The only thing I can give ya is this site: http://www.bettaterritory.nl/BT-AABPKproposal.htm

It helped me when judging plakat quality...


----------



## dramaqueen (Jul 7, 2008)

You can get microworm and vinegar eel cultures. I think most breeders condition the pair out of sight of each other and I think most condition for about 2 weeks. Breeders, correct me if I'm wrong, please.


----------



## MrVampire181 (May 12, 2009)

dramaqueen said:


> *You can get microworm and vinegar eel cultures.* I think most breeders condition the pair out of sight of each other and I think most condition for about 2 weeks. Breeders, correct me if I'm wrong, please.


@baylee
I'll see if I can sell you some. I'm not sure how much Priority shipping is to Hawaii but I can find out. It's $2 per culture.


----------



## baylee767 (Nov 5, 2010)

Okay I've got new ideas now. And I need more answers.

1. My PH is super high at 8.2 and hard. Will this harm fry?

2. I'll have a half full 10g tank with IAL and 4 sponge filters.
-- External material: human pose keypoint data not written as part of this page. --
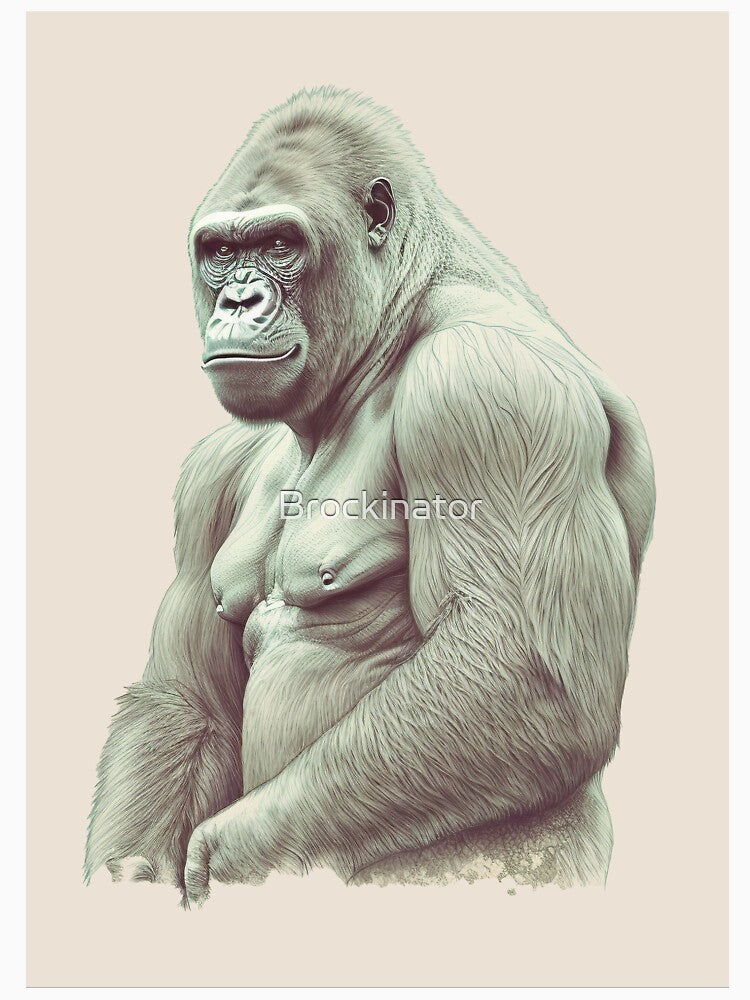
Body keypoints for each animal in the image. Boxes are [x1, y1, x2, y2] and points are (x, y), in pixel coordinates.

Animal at [84, 87, 655, 903]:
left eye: (280, 244)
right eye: (221, 252)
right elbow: (183, 698)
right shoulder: (211, 472)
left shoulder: (485, 381)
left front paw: (227, 859)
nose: (238, 300)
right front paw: (129, 881)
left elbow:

Do I Add my aquasafe and like 5 IAL's and take the IAL's out after breeding and then do like 2-4 gallon waterchanges everyday and start when the fry hatch? Or how does this order go?

3. Feeding. I just found out IBC sells instant BBS! Yes, I hate hatcheries. So how would this feeding scedule be?
1. don't feed for 2 days
2. vinegar eels until 1 week old
3. introduce microworms and BBS at 1 weeks and feed until week 4 (With crushed flakes/pellets starting week 3)
4. introduce some kind of "First bite" Food for Betta fry (Not sure which yet) at week 5.
5. start feeding more solid foods by week 6.

I have a feeling my scedule is a bit off.

4. When do I add fry to the growout tub and how do I do it?

Thanks! (Please answer)

EDIT: or to make feeding scedule more simple, how about feeding attisons Betta starter as instructed until the end of month one and start feeding the solid foods afterwards?


----------



## Luimeril (Dec 29, 2010)

BBS aren't THAT much of a pain. i had Chappy on them at one month old, along with crushed New Life Spectrum Grow pellets. the biggest pain, is... uumm..... getting them OUT of the water. xD of course, the live Java moss in there helped a TON. <3


----------



## MrVampire181 (May 12, 2009)

Instant BBS go bad within 2 weeks. Feeding schedules......you can't plan those. Each spawn is different than others. 

Keep the IAL in the tank...creates infusoria.

4 sponge filters??? You really only need 1/ no filtration at all.


----------



## crowntail lover (Apr 25, 2009)

I personally do not feed BBS.. I feed MW, and VE and Infusoria and at about 2 1/2 weeks I feed frozen Daphina. At about a month I feed frozen bloodworms, frozen BS and live foods. And I sometimes feed Egg Yolk.. 
I would stay away from any type of powdered fry foods or anything like that. They will get you no where and will cause a lot of health issues with your fry. 

And I agree with Mr.V, 4 sponge filters arent needed.. Only one will do.


----------